[Фрагмент текста]
Церковь. Несмотря на тишину, она кажется полной жизни. Свет от единственной лампады ложится небольшим изменчивым пятном на евангельскую сторону алтаря[8] , вокруг которого постоянно движутся тени. Темнота насыщена неясными звуками, на пустынных хорах что-то поскрипывает, невидимые доски подают таинственные сигналы.
В ризнице тишина звучит иначе. Я направляю свет фонаря на алтарь Святого Малахия и раки с мощами. На алтаре Богородицы Победительной выложено облачение для моей завтрашней мессы. Ключ щелкает в двери, и эхо разносится по всей церкви. Когда я впервые совершал ночной обход, я подумал, что она заполнена молящимися в темноте людьми. Но нет. Ночь в церкви насыщена невнятными шорохами, стены — шелестами, ропотами и шепотами, которые, часы спустя после того как завершились события дня, пробуждаются, стекаются к опустевшим местам и, скопившись там, быстро бормочут что-то нечленораздельное, как будто спеша договорить недосказанное.
В темноте близость к Тебе слишком проста и осязаема, чтобы вызывать волнение. Ночью всем вещам свойственно вести непредвиденную жизнь, но это жизнь призрачная и неподлинная. Призраки гуляющих по стенам церкви звуков только усугубляют бесконечное содержание Твоего молчания.

[Задание 1] Оформите в виде таблицы Markdown ту часть строк исходных данных, которая начинается со строки, содержащей «Is the sum of», и идёт до конца этих строк, включая обе границы; столбцы назовите «Номер» и «Текст строки». Пустые строки и изображения в таблицу не включайте.

[Исходные данные]

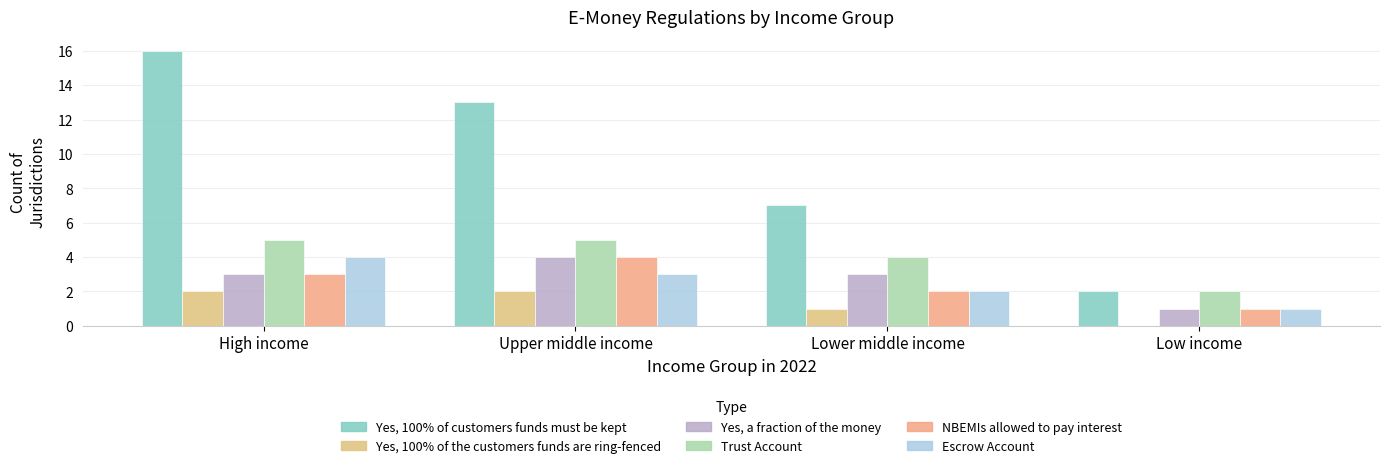

What is the difference between the highest and lowest values at Upper middle income?

11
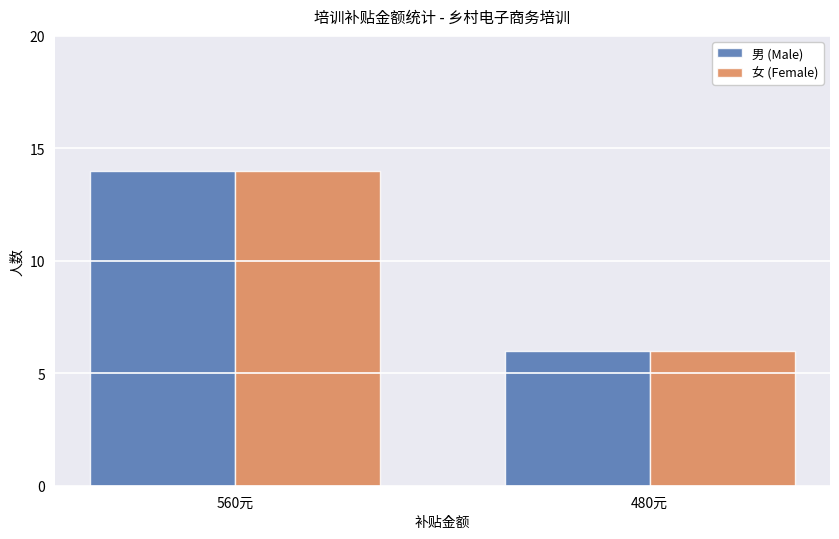

What is the total value across all series at 480元?

12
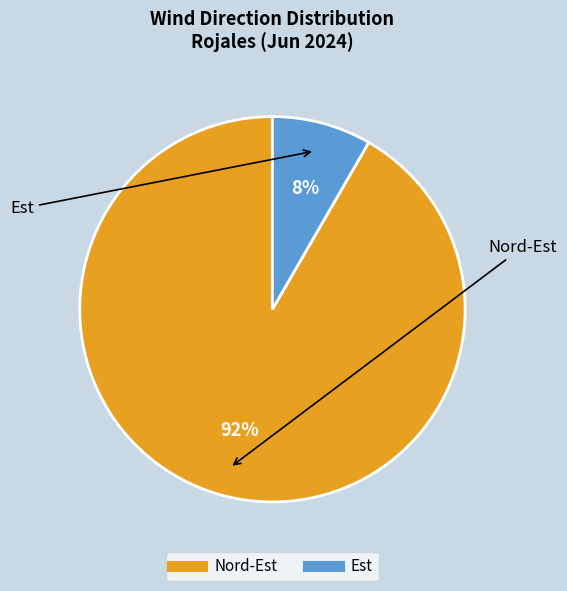

Is the sum of Nord-Est and Est greater than half?

Yes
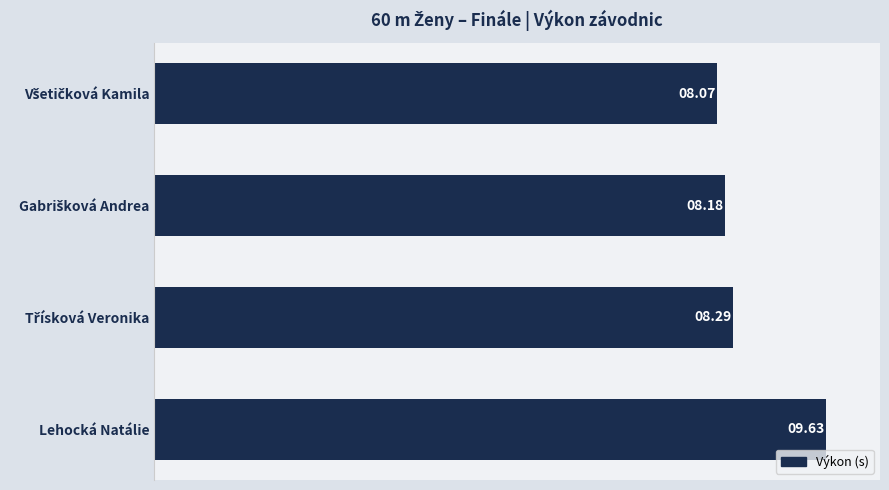

Which category has the highest value across all series?

Lehocká Natálie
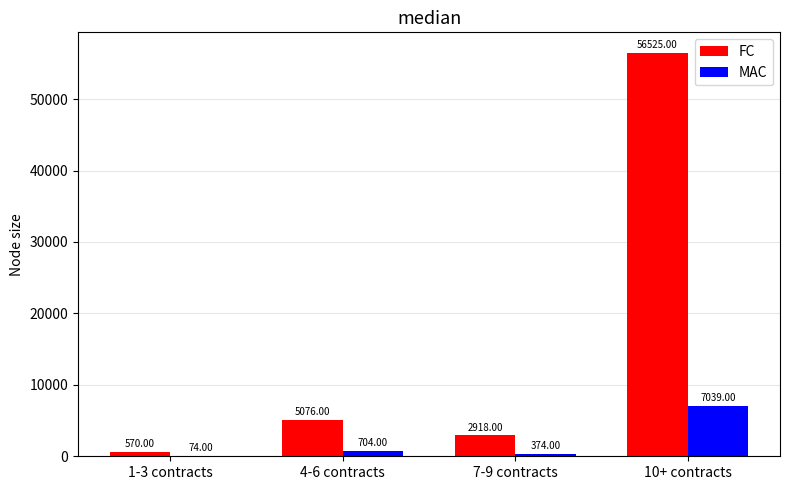

What is the total value across all series at 7-9 contracts?

3292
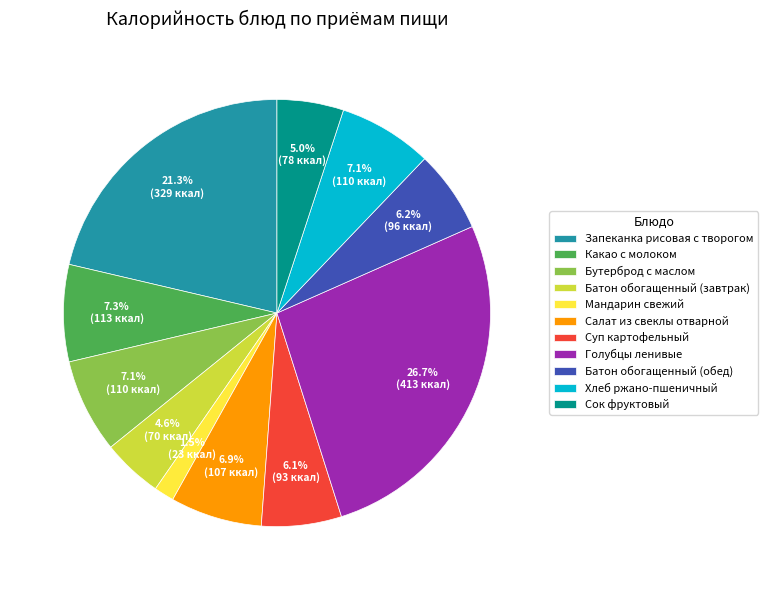

To the nearest percent, what is the combined percentage of Запеканка рисовая с творогом and Батон обогащенный (завтрак)?

26%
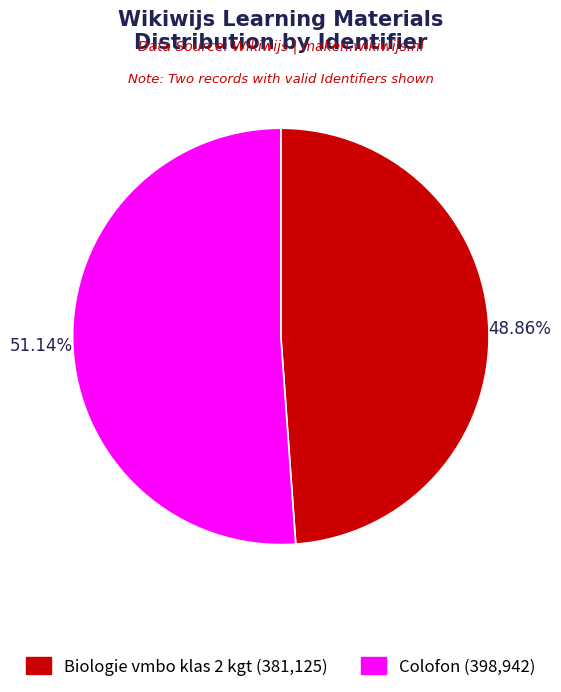

Between Colofon (398,942) and Biologie vmbo klas 2 kgt (381,125), which is larger?

Colofon (398,942)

[Задание 2] Что выложено на алтаре Богородицы Победительной во фрагменте о ночной церкви?

[Ваш ответ 1]
| Номер | Текст строки |
|---|---|
| 1 | Is the sum of Nord-Est and Est greater than half? |
| 2 | Yes |
| 3 | Which category has the highest value across all series? |
| 4 | Lehocká Natálie |
| 5 | What is the total value across all series at 7-9 contracts? |
| 6 | 3292 |
| 7 | To the nearest percent, what is the combined percentage of Запеканка рисовая с творогом and Батон обогащенный (завтрак)? |
| 8 | 26% |
| 9 | Between Colofon (398,942) and Biologie vmbo klas 2 kgt (381,125), which is larger? |
| 10 | Colofon (398,942) |

[Ваш ответ 2] Облачение для завтрашней мессы рассказчика.